Tout y passait. À commencer évidemment avec la Fédération des femmes du Québec dont on déplorait que l’argent des contribuables qui leur était versé était de l’argent mal dépensé et qui ne servait qu’à soutenir une poignée de féministes. Juste dans l’utilisation de ce dernier terme, on pouvait sentir tout le mépris qui s’y rattachait. On essayait de minimiser le nombre de participants à cette marche à partir de chiffres sortis de leur contexte ou qui n’étaient nullement rattachés à la marche. On se permettait même de ridiculiser le choix de Rimouski comme lieu de rassemblement national, allant jusqu’à prétendre que ces féministes cherchaient à manifester loin des grands centres pour mieux se mettre à l’abri.

La cerise sur le douteux sundae était les commentaires de ces hommes qui exigeaient qu’on mette moins le projecteur sur la violence faite aux femmes pour parler enfin de celle faite quotidiennement aux hommes. Comme si l’une et l’autre avaient les mêmes proportions dans notre vécu collectif! Des hommes déploraient également qu’on parle trop des revendications des femmes et si peu du phénomène de l’itinérance. Leur explication résiderait selon eux dans le fait que l’itinérance touche beaucoup plus les hommes que les femmes.

On croirait un discours misogyne d’il y a plusieurs décennies. Bien non! Ces propos sont bel et bien l’expression d’une pensée très actuelle d’une frange importante des mâles québécois. Par leurs propos, ils rabaissent la condition masculine de tous les Québécois. Ils nous entraînent tous dans leur haine et font croire que l’homme au Québec pense ainsi. Ils ne sont guère mieux que tous ces agresseurs ou ces pédophiles. Être homme au Québec, c’est souvent heavy. Pas à cause des femmes! Mais à cause de ces hommes immatures qui sont incapables de s’assumer comme être humain.

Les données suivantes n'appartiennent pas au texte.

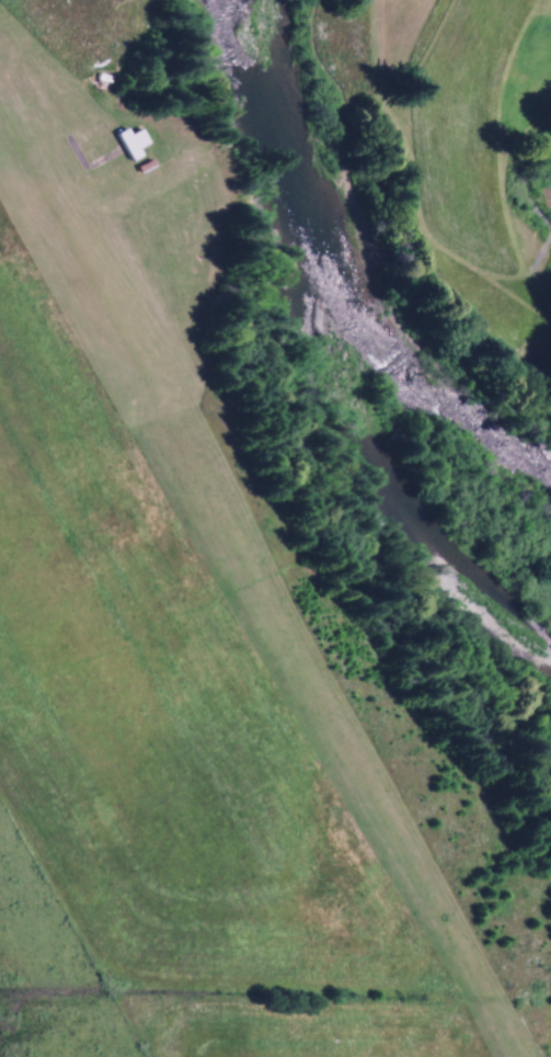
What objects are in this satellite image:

C’est pourquoi quand j’enseignais à la maternelle, certains devaient penser que j’étais un pédophile non avoué. J’ai donc dû faire très attention pour ne pas asseoir d’enfants sur moi ou pour en câliner un, comme pouvaient le faire mes consœurs du préscolaire. C’est pourquoi j’ai toujours senti, depuis quelques décennies, le regard inquiet des femmes qui pouvaient me croiser seul sur un trottoir ou dans un lieu désert. Étais-je un agresseur potentiel? Probablement, parce que c’était le message véhiculé par certains hommes.

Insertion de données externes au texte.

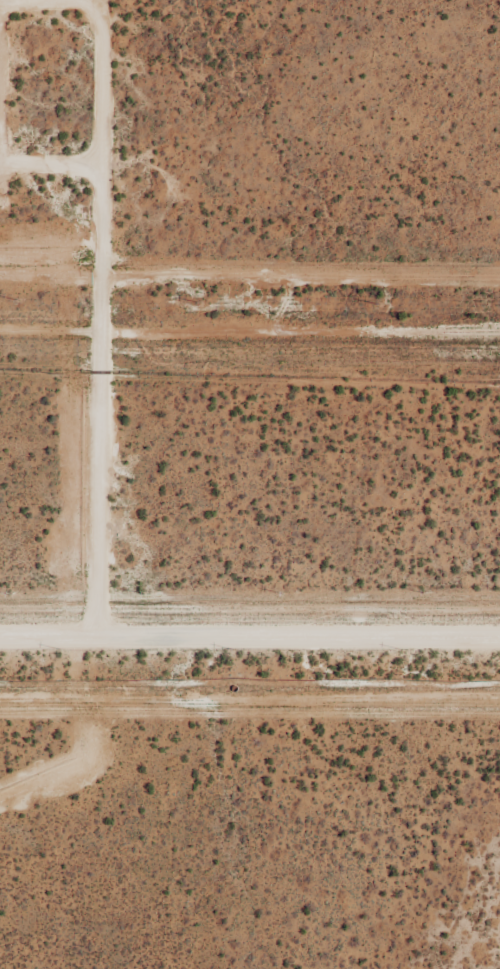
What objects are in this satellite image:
road: (89, 81)
road: (45, 160)
road: (91, 394)
road: (249, 627)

J’en ai marre d’avoir honte à ma condition masculine à cause de certains qui n’ont pas su évoluer depuis l’âge des cavernes. Avant de vomir sur des femmes qui se battent au quotidien pour améliorer la condition des femmes à tous les points de vue, ces hommes auraient grandement intérêt à s’informer adéquatement, de prendre le temps de réfléchir, si ce n’est pas trop leur demander, et d’être vraiment à l’écoute des problématiques que vivent jour après jour les femmes, parce que ces problématiques sont avant tout celles d’êtres humains.

Messieurs, levez la tête! Cessez de vous regarder le nombril! Ouvrez votre esprit! Les femmes s’en porteront mieux. Les autres hommes, tout autant. Le genre humain en sortira grandi. N’est-ce pas cela vivre humainement?

Que le respect accompagne tous les hommes et toutes les femmes de bonne volonté!